BlueQubit Inc., a San Francisco-based quantum software startup, announced Thursday it has raised $10 million in seed funding to expand its platform and bridge the gap between the technology and real-world applications.

Nyca Partners led the round with participation from Restive, Chaac Ventures, Presto Tech Horizons, NKM Capital and BigStory VC.

Founded by Stanford alumni in 2022, BlueQubit provides a managed quantum-software-as-a-service platform designed to simplify the ability of enterprise companies to tap into this emerging technology. Using the platform, businesses can access quantum processing units, or QPUs, and powerful software emulators to develop and test algorithms before deployment.
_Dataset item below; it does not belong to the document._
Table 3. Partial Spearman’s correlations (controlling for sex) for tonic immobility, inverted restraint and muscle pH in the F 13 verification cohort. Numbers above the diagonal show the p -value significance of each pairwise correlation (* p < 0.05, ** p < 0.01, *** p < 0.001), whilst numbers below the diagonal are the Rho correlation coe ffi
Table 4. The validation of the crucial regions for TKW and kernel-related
“Quantum technology is not just a buzzword; it’s the next frontier of computational power,said Hrant Ghairbyan, co-founder and chief executive of BlueQubit.

Quantum computing has the potential to provide fast solutions to the most challenging computational problems faced in chemistry, drug discovery, materials science, financial modeling and supply-chain optimization. Some of these problems persist as issues that classical computers would take hundreds or thousands of years to solve while quantum algorithms can resolve them in minutes.
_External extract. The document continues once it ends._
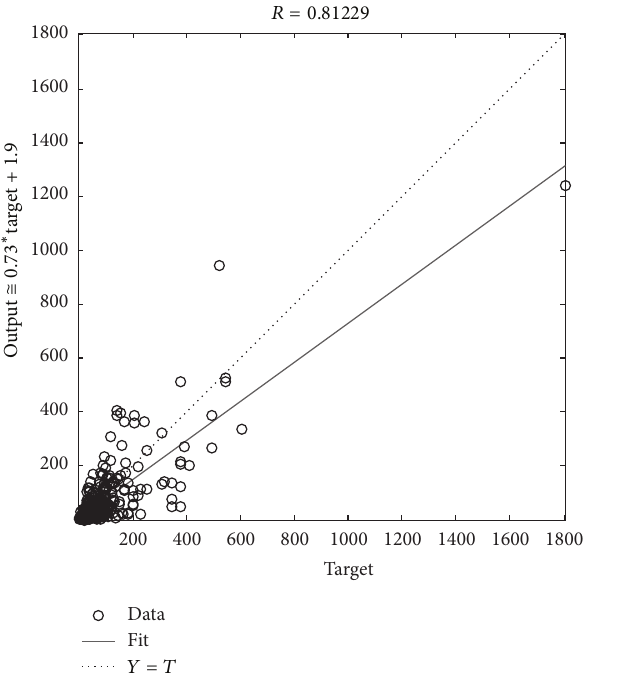
Figure 12: GA steel expression. Figure 13: GA zinc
Recent developments in quantum computing hardware, such as Google LLC’s recent debut of Willow, its current state-of-the-art quantum computing chip, have demonstrated that quantum is improving at solving complex problems. For instance, Willow can solve a problem requiring billions of years for even the world’s second-fastest supercomputer, Frontier. This was accomplished by Google’s new chip in under five minutes.

In the past few years, quantum computing firms such as IonQ Inc. and D-Wave Quantum Inc., as well as established companies such as IBM Corp., have rolled out quantum platforms designed to serve practical commercial applications. More businesses are beginning to look into quantum capabilities as they become increasingly more powerful and reliable, BlueQubit said.

BlueQubit’s platform allows developers to build quantum algorithms using existing industry software development kits such as Cirq and Qiskit and test them in quantum simulators tapping into large-scale fleets of graphics processing units. The company said its framework supports a multitude of quantum simulation use cases including financial modeling, pharmaceutical development and visualization.

“Our platform is designed to empower researchers and developers alike,said co-founder and Chief Technology Officer Hayk Tepanyan.We’re not just developing quantum software; we’re creating an ecosystem where quantum hardware, software and enterprise use cases coalesce.”

Tepanyan added that the investment will allow the company to expand its quantum ecosystem to empower enterprise developers to deploy more quantum use cases such as future industry developments, including advanced quantum artificial intelligence models for materials discovery and risk analysis tools.